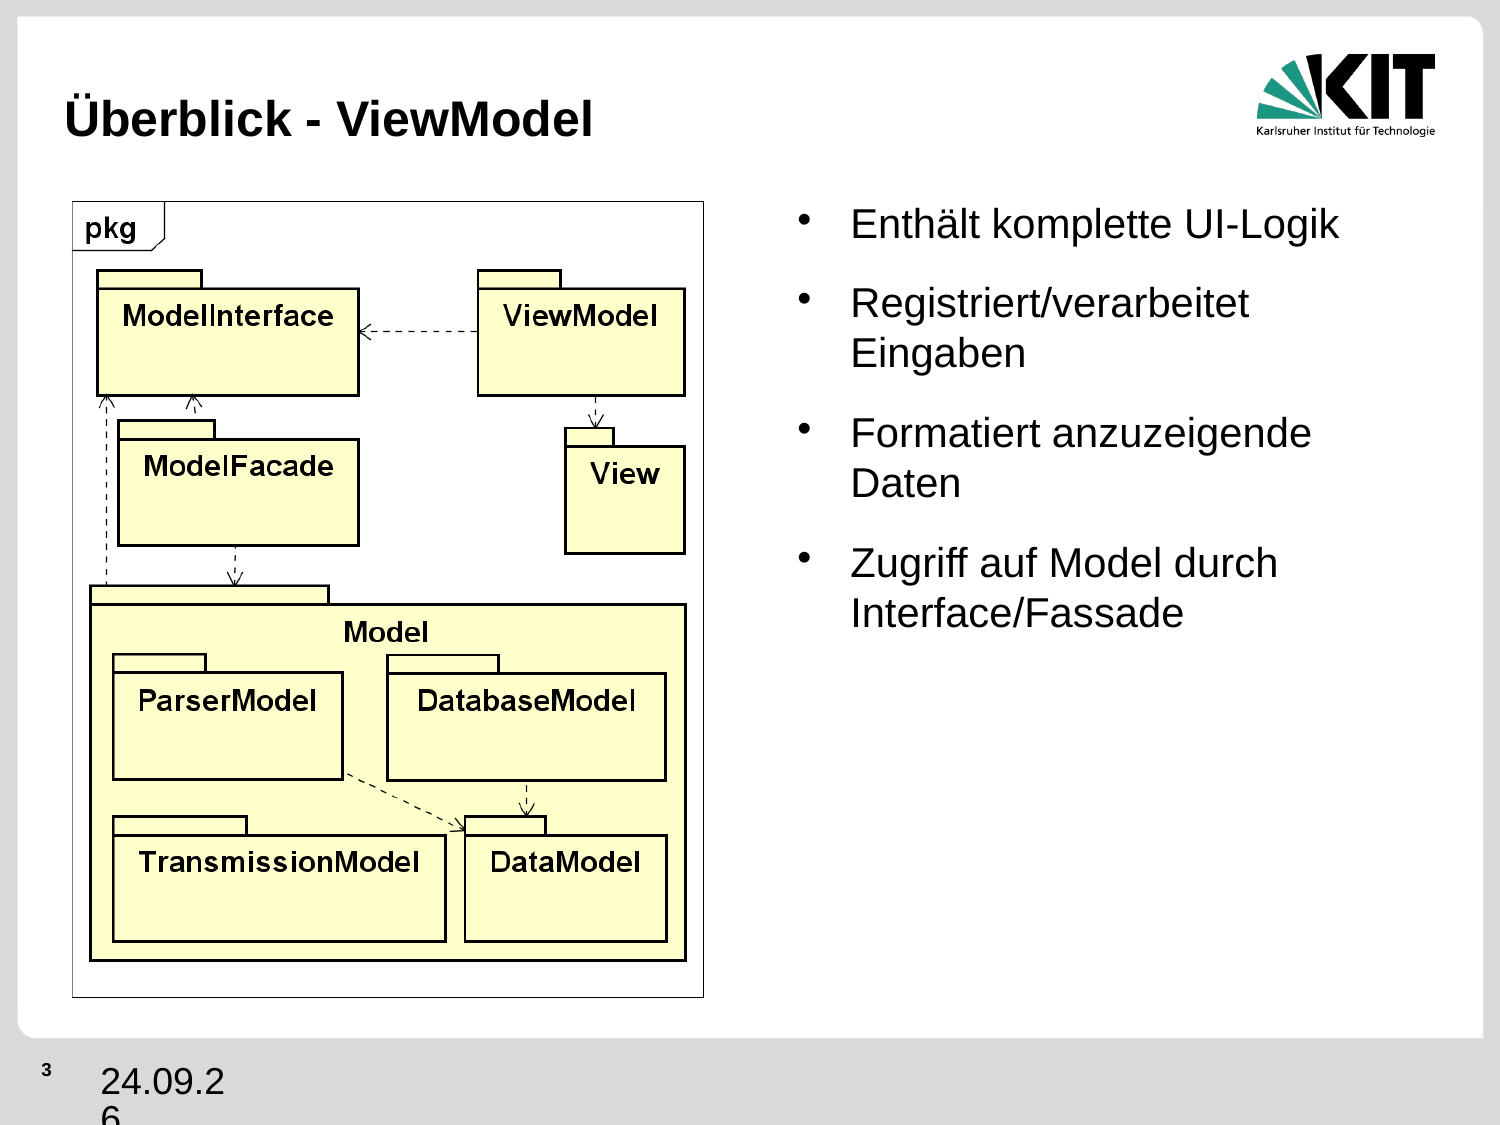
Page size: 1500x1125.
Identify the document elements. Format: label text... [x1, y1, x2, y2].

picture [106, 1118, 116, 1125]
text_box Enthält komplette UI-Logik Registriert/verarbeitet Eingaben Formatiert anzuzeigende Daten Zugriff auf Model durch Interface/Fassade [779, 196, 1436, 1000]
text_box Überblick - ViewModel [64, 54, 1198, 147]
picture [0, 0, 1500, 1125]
■ ■ ■ ■
◆ **Requirements**
Turn the records above into a JSON list of strings, one string per line, with blank lines dropped. Leave the pictures out of the list.

◆ **Worked answer**
[
  "Page size: 1500x1125.",
  "Identify the document elements. Format: label text... [x1, y1, x2, y2].",
  "picture [106, 1118, 116, 1125]",
  "text_box Enthält komplette UI-Logik Registriert/verarbeitet Eingaben Formatiert anzuzeigende Daten Zugriff auf Model durch Interface/Fassade [779, 196, 1436, 1000]",
  "text_box Überblick - ViewModel [64, 54, 1198, 147]",
  "picture [0, 0, 1500, 1125]"
]